Im Gegensatz zu Luise ist Ferdinand in der Welt des absolutistischen Hofes aufgewachsen. Sein Vater ist der Adlige Präsident von Walter, der am Hof eines deutschen Fürsten arbeitet. Durch seine Erziehung und dem höfischen Umgang weist Ferdinand verschieden höfische Eigenschaften auf, die die Beziehung zu Luise belasten. Er tritt ihr gegenüber fordernd auf und macht des Öfteren einen für ihn selbstverständlichen Herrschaftsanspruch gegenüber seiner Geliebten geltend:
„Du bist meine Luise! Wer sagt dir, daß du noch etwas sein solltest?“ 2 (I, 4)
„Richter der Welt! Fodre sie mir nicht ab! Das Mädchen ist mein!“ 3 (IV, 4)

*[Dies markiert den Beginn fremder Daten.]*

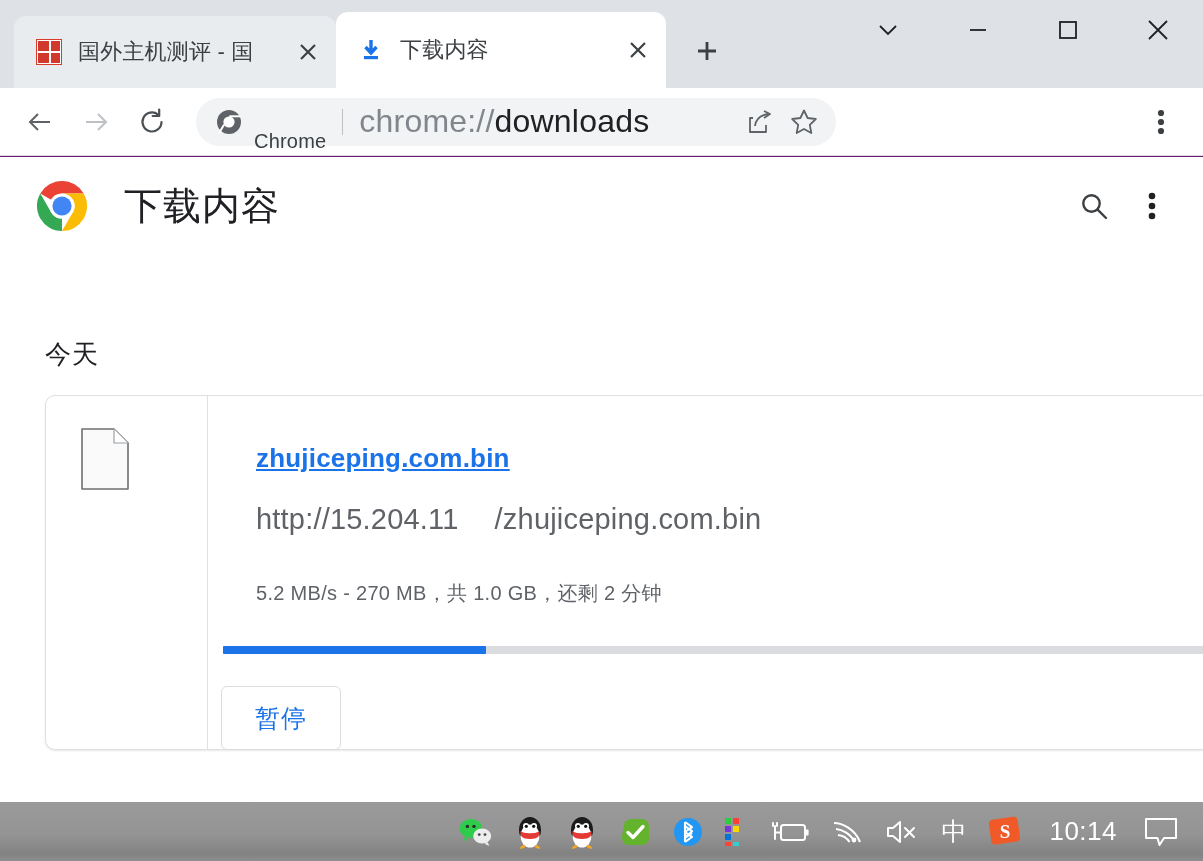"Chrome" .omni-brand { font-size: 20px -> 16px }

Außerdem ist sein Misstrauen durch die Erfahrungen mit der höfischen Welt, in der Intrigen an der Tagesordnung sind, geschärft, so dass sein Vertrauen in Luise nicht besonders groß ist.
2.2. Die Vaterbeziehung
Die Beziehungen zu ihren Vätern haben bei Ferdinand und Luise zur Ausbildung ganz unterschiedlicher Vaterbilder und zu verschiedenen Auffassungen hinsichtlich der Unterordnung unter den Vater als Autoritätsperson geführt.
1 Maier, Konrad: Zerstörungsformen einer verabsolutierten Moral im Frühwerk Friedrich Schillers, Saarbrücker Beiträge zur Literaturwissenschaft, hrsg. von Karl Richter, Gerhard Sauder und Gerhard Schmidt-Henkel, Bd. 30, St. Ingbert: Röhrig, 1992, S. 329. 2 Schiller, Friedrich: Kabale und Liebe, Husum: Hamburger Lesehefte, o. J., S. 11. 3 Ebd., S. 59.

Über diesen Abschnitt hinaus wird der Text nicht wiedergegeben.